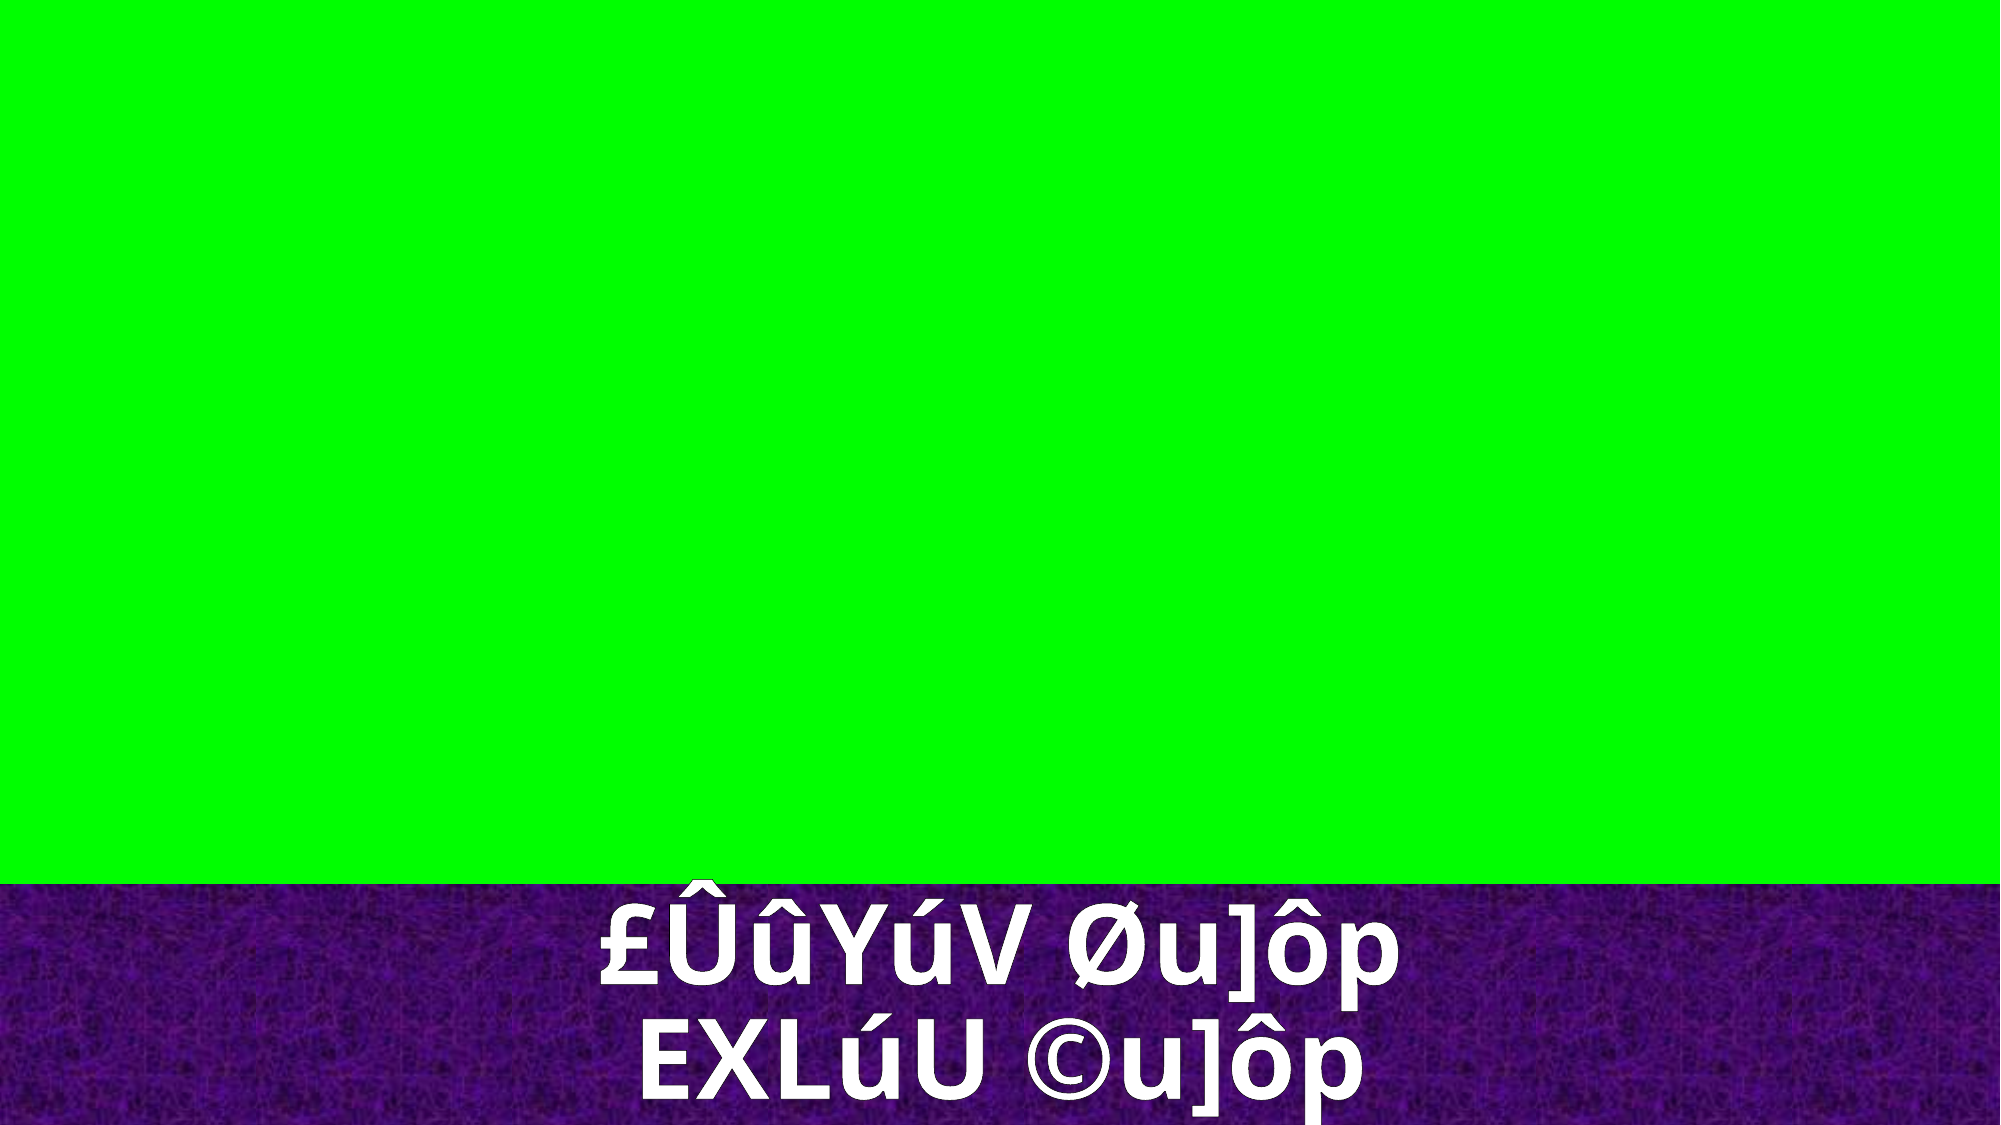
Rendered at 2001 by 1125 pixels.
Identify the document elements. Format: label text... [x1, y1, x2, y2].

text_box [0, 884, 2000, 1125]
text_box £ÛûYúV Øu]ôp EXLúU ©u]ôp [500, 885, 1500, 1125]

· · · ·

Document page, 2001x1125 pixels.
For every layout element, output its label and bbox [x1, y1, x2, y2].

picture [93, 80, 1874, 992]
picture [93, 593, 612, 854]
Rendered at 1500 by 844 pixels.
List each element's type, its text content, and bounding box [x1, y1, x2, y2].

· · · ·

INSTRUCTIONS FOR THE TASK |
Nothing should appear in the answer except the lines above from the line with "For every layout" through the line with "List each element's", both included, written out exactly.

RESPONSE BELOW |
For every layout element, output its label and bbox [x1, y1, x2, y2].

picture [93, 80, 1874, 992]
picture [93, 593, 612, 854]
Rendered at 1500 by 844 pixels.
List each element's type, its text content, and bounding box [x1, y1, x2, y2].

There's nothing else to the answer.